En la audiencia privada, que tuvo lugar en la Sala Clementina, estuvieron, además de Cordero di Montezemolo, el director general de Ferrari, el francés Jean Todt, el ingeniero Piero Lardi y los pilotos Michael Schumacher, Rubens Barrichello y Luca Badoer.
Durante el acto, el Papa Juan Pablo II recordó las victorias, los éxitos y los trofeos conseguidos en los últimos años por Ferrari, felicitándoles "en particular por la victoria en el último mundial".
Asimismo, el Pontífice, que apareció en buena forma, destacó la "importancia del deporte en la vida normal" y señaló que la Iglesia considera la actividad deportiva, practicada en el pleno respeto de las reglas, un válido instrumento educativo, especialmente para las nuevas generaciones.
El Papa, que ha extendido su saludo a los trabajadores de la fábrica Ferrari en Maranello, ha subrayado que es sobre todo el entusiasmo derivado del espíritu comunitario al que Ferrari debe sus notables resultados deportivos e industriales.
"Continúen cultivando este estilo de trabajo, hagan del crecimiento constante en la solidaridad uno de sus principales objetivos", señaló el Papa, quien también invitó a defender los valores del deporte y a contribuir, al mismo tiempo, a construir una sociedad más justa y solidaria.
Luca Cordero di Montezemolo, que acudió acompañado de su esposa, en su intervención señaló que el Papa está desde hace 26 años en "la primera línea sobre el camino de la humanidad".

> _Aplica lo leído_:
1. Cita al pie de la letra el fragmento de la noticia sobre la audiencia del Papa con Ferrari que empieza con las palabras que contienen "Asimismo, el Pontífice, que" y termina con "justa y solidaria.".
2. Continúa, por favor, la noticia sobre la audiencia del Papa con Ferrari a partir de su última oración.

(Elementos de datos)

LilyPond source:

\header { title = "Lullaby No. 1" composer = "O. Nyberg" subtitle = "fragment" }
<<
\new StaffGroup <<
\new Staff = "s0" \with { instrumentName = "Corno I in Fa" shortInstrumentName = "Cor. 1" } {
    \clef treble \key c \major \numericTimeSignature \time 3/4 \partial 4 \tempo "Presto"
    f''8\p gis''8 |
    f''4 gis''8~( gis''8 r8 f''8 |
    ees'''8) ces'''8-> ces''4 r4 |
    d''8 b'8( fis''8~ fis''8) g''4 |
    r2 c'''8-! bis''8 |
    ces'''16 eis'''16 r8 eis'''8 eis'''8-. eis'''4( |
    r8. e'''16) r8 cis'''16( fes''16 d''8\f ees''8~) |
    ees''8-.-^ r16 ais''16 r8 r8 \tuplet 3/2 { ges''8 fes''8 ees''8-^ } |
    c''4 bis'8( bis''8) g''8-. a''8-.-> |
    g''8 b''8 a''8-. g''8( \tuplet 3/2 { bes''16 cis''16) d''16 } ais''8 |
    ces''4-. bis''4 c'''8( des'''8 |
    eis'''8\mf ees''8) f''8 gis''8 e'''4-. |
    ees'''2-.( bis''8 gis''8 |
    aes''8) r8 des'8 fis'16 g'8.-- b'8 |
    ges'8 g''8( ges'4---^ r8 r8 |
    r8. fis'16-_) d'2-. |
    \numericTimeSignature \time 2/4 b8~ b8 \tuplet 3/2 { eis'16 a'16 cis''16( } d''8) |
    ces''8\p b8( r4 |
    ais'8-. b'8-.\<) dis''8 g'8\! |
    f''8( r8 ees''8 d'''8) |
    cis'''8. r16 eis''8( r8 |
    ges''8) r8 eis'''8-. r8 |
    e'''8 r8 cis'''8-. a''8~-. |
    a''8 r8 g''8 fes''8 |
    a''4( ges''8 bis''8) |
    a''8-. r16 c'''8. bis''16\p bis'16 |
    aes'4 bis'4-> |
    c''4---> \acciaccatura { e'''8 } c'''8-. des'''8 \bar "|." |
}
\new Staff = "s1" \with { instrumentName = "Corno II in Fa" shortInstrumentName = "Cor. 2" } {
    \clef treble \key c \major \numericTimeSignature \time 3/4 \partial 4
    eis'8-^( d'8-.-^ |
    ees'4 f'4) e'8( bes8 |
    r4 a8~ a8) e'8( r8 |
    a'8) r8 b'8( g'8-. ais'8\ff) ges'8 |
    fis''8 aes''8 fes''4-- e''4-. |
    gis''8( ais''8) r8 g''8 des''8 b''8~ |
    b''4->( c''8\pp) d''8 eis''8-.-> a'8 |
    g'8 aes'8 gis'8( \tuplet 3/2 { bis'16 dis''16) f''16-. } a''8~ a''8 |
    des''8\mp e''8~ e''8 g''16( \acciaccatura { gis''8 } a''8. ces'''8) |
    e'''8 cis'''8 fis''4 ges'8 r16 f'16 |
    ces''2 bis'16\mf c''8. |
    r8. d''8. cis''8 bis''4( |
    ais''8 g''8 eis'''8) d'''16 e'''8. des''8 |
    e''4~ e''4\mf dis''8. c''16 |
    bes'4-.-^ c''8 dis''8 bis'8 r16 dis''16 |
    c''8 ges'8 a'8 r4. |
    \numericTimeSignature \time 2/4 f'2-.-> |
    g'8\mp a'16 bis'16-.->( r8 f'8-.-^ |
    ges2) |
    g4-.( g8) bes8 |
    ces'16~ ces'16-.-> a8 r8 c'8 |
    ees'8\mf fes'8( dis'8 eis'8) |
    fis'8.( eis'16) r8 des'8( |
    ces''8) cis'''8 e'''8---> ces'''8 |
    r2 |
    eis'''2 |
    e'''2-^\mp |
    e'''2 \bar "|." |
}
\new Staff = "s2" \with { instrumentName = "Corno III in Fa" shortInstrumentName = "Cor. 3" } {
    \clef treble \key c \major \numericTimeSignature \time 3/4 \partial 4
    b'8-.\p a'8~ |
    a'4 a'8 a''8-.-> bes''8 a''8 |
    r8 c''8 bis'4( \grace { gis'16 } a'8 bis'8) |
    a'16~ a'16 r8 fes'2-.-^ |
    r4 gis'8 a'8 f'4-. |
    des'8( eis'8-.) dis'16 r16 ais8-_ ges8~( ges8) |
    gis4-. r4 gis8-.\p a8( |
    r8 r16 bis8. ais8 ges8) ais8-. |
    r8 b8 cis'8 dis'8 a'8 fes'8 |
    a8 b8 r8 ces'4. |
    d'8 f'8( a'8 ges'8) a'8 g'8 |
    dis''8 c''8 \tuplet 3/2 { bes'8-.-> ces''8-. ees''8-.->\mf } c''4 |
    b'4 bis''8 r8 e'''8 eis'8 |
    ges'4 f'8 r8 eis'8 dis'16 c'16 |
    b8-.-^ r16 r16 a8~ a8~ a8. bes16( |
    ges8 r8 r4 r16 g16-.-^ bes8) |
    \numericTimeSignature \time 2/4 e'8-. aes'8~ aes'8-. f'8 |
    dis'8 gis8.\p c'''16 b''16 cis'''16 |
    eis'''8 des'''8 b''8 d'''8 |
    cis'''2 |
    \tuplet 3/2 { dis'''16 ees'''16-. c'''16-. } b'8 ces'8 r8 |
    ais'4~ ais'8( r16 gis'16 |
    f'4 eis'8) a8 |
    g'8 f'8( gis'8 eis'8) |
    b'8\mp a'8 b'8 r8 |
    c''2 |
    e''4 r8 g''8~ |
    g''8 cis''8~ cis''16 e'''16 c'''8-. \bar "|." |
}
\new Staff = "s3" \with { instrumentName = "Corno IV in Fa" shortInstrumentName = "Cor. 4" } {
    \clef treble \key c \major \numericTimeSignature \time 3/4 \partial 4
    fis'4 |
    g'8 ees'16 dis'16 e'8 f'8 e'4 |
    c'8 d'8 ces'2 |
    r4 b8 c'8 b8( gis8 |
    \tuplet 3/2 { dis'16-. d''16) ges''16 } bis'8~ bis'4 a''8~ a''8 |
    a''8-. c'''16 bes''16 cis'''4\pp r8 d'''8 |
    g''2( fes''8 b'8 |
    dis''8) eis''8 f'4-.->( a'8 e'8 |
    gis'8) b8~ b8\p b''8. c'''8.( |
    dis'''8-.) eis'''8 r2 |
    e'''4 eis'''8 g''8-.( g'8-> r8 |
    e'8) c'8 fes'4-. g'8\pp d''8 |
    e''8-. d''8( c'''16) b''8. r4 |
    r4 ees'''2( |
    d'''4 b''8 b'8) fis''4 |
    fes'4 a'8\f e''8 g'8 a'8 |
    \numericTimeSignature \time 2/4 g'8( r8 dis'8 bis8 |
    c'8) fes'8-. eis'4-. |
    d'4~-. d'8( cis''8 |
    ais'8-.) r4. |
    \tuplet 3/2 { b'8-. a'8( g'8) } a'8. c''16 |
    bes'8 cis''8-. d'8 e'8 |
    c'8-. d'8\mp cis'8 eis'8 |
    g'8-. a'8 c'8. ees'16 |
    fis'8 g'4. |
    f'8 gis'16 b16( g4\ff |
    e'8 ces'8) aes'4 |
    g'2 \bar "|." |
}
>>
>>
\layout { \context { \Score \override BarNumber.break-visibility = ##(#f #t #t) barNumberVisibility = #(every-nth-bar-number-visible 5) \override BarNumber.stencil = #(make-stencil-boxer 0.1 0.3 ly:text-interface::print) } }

> _Resultados por tarea_:
1.
Asimismo, el Pontífice, que apareció en buena forma, destacó la "importancia del deporte en la vida normal" y señaló que la Iglesia considera la actividad deportiva, practicada en el pleno respeto de las reglas, un válido instrumento educativo, especialmente para las nuevas generaciones.
El Papa, que ha extendido su saludo a los trabajadores de la fábrica Ferrari en Maranello, ha subrayado que es sobre todo el entusiasmo derivado del espíritu comunitario al que Ferrari debe sus notables resultados deportivos e industriales.
"Continúen cultivando este estilo de trabajo, hagan del crecimiento constante en la solidaridad uno de sus principales objetivos", señaló el Papa, quien también invitó a defender los valores del deporte y a contribuir, al mismo tiempo, a construir una sociedad más justa y solidaria.

2.
"Hace una semana se reunió con los embajadores de 107 países y ha señalado a la vida, el pan, la paz y la libertad como los cuatro desafíos del siglo", destacó Cordero di Montezemolo.
El presidente de Ferrari regaló al Pontífice de un modelo a escala del vehículo con el que en la última edición el alemán Michael Schumacher conquistó el mundial de la Fórmula Uno.
"Este modelo (escala 1:5) es un modo para decirle que le sentimos como uno de nosotros. Le sentimos dentro de nuestro grupo", ha indicado Cordero di Montezemolo a Juan Pablo II.
Un modelo que el Papa, según luego indicó el portavoz del Vaticano, Joaquín Navarro-Valls, recordó que era bien distinta del Ferrari Gran Turismo, "Superamérica", con el que en 1988 completó una vuelta a la pista de Fiorano.
La presencia de Ferrari en la Ciudad del Vaticano ha traído consigo una amplia presencia de curiosos en la Plaza de San Pedro, lo que ha provocado atascos cuando, al término de la audiencia, han salido los miembros de la escudería para acudir a visitar unos instantes la sala del prensa de la Santa Sede.